Fewer than half of Canadian high school graduates complete Grade 12 math and science courses. That’s just one of the headlines in a report released yesterday on the sorry state of science, technology, engineering and math (STEM) studies across the country. Produced by Let’s Talk Science, a national group that promotes STEM learning, the report has recommendations for government, educators, industry leaders and parents.
“It’s a very complicated issue,” said Bonnie Schmidt, president of Let’s Talk Science in an interview with me yesterday. “I don’t think that any one stakeholder can actually fix this. I think this is going to take a national concerted effort in which governments are involved, industry is involved and parents start to realize that by allowing or enabling their kids to drop out, they’re effectively closing the door on 70% of the top jobs that are forecast to come in the next decade.”
That 70% statistic is just one of the numbers that jump off the pages of the report. Some others:
- The job vacancy rate for science-based jobs is about 6%, almost twice that of other occupations (3.6%).
- People who work in a STEM-related job earn 26% more, on average. They’re also less vulnerable to job loss, according to a 2011 study by the U.S. Department of Commerce.
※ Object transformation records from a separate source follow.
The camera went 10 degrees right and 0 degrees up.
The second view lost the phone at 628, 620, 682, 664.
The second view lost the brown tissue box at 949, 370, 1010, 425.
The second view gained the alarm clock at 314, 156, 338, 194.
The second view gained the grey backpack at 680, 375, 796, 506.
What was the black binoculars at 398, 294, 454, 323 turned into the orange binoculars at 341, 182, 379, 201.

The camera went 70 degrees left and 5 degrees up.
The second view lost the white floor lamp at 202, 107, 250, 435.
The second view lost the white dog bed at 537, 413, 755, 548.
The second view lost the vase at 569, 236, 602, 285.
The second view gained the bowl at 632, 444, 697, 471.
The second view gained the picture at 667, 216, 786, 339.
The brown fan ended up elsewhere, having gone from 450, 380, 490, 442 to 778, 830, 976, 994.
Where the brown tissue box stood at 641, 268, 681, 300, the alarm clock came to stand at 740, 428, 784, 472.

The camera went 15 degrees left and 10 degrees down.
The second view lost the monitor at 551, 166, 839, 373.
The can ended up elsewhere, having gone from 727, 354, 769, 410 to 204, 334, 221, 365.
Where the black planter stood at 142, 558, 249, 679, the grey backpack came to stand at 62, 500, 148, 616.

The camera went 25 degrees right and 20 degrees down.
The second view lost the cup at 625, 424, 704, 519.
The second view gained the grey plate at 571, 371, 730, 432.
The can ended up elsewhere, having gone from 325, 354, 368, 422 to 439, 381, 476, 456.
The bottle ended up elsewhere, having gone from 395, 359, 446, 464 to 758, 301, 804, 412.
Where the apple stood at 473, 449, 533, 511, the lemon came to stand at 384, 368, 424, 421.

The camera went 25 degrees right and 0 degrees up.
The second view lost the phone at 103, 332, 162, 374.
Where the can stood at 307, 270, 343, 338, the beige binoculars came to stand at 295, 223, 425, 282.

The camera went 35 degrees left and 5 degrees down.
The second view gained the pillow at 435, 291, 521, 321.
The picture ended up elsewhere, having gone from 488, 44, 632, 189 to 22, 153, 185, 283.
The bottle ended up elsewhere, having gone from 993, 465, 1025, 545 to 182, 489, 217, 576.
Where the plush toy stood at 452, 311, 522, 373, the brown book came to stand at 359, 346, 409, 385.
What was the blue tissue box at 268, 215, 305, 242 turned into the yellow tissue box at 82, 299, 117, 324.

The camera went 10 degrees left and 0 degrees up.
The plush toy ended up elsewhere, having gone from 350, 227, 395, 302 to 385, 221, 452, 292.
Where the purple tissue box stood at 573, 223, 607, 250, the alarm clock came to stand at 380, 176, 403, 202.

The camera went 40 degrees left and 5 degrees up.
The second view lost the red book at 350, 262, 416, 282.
- According to the Conference Board of Canada, the country will need a million skilled workers by 2020. Yet in 2011, fewer 25-to-34-year-olds held a trades certificate than did 55-to-64-year-olds. That has the makings of a labour shortage.
Schmidt told me this is “a growing problem.” At a time when economic productivity is lagging and youth unemployment is running about twice the national average, there is good reason to promote STEM education and careers.
“Science and technology drive the economy,” said Schmidt. “They also drive global issues we’re dealing with: health care, agriculture, water, energy and sustainability … If young people are not seeing the relevance or the applicability of what we’re trying to encourage, there are long-term implications. Now is the time to make these changes, to get more people engaged and excited and make sure we’re prepared for the next wave of jobs that are coming.”